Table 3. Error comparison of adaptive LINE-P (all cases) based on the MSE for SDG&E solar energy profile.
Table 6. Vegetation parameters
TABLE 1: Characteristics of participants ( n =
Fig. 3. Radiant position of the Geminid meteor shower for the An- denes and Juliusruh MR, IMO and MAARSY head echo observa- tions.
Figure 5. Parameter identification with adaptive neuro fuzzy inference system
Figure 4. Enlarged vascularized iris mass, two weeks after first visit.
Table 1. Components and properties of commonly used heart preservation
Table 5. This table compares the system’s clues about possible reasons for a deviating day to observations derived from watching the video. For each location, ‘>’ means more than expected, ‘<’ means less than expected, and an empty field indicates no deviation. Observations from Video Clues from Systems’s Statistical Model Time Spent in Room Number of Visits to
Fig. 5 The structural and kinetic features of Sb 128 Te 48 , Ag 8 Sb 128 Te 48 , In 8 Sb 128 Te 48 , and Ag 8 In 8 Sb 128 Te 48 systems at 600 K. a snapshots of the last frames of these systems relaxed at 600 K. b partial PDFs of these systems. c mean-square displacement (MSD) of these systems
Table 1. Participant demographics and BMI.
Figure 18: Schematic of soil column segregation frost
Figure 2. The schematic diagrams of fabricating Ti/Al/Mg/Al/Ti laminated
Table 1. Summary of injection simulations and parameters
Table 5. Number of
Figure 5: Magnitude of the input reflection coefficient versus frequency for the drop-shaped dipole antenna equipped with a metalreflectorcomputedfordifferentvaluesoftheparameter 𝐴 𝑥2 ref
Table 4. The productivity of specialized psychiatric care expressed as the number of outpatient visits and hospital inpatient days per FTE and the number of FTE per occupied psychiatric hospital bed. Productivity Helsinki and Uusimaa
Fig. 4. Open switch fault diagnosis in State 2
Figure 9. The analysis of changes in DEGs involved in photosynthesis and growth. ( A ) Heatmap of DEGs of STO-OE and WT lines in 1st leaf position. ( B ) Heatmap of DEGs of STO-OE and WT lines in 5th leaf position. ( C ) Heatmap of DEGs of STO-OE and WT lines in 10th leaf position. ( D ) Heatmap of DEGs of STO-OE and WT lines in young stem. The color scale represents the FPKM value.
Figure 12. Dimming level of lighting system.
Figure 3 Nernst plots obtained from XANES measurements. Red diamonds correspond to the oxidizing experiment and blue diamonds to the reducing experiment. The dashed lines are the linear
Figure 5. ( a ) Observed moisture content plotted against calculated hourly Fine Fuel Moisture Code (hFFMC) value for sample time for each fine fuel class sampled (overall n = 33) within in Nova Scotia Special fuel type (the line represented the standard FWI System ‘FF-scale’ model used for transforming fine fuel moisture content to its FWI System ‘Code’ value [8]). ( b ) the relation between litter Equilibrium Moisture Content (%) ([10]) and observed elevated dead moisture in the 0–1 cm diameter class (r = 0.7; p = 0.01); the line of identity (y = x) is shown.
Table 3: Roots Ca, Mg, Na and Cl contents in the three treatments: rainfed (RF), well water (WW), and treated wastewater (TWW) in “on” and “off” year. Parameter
============================================================
**The task:** What is needed is an exact copy of the entries above, from the first line through the line holding "Fig. 4. Open", with both of those lines kept; please give nothing else.

**Response:**
Table 3. Error comparison of adaptive LINE-P (all cases) based on the MSE for SDG&E solar energy profile.
Table 6. Vegetation parameters
TABLE 1: Characteristics of participants ( n =
Fig. 3. Radiant position of the Geminid meteor shower for the An- denes and Juliusruh MR, IMO and MAARSY head echo observa- tions.
Figure 5. Parameter identification with adaptive neuro fuzzy inference system
Figure 4. Enlarged vascularized iris mass, two weeks after first visit.
Table 1. Components and properties of commonly used heart preservation
Table 5. This table compares the system’s clues about possible reasons for a deviating day to observations derived from watching the video. For each location, ‘>’ means more than expected, ‘<’ means less than expected, and an empty field indicates no deviation. Observations from Video Clues from Systems’s Statistical Model Time Spent in Room Number of Visits to
Fig. 5 The structural and kinetic features of Sb 128 Te 48 , Ag 8 Sb 128 Te 48 , In 8 Sb 128 Te 48 , and Ag 8 In 8 Sb 128 Te 48 systems at 600 K. a snapshots of the last frames of these systems relaxed at 600 K. b partial PDFs of these systems. c mean-square displacement (MSD) of these systems
Table 1. Participant demographics and BMI.
Figure 18: Schematic of soil column segregation frost
Figure 2. The schematic diagrams of fabricating Ti/Al/Mg/Al/Ti laminated
Table 1. Summary of injection simulations and parameters
Table 5. Number of
Figure 5: Magnitude of the input reflection coefficient versus frequency for the drop-shaped dipole antenna equipped with a metalreflectorcomputedfordifferentvaluesoftheparameter 𝐴 𝑥2 ref
Table 4. The productivity of specialized psychiatric care expressed as the number of outpatient visits and hospital inpatient days per FTE and the number of FTE per occupied psychiatric hospital bed. Productivity Helsinki and Uusimaa
Fig. 4. Open switch fault diagnosis in State 2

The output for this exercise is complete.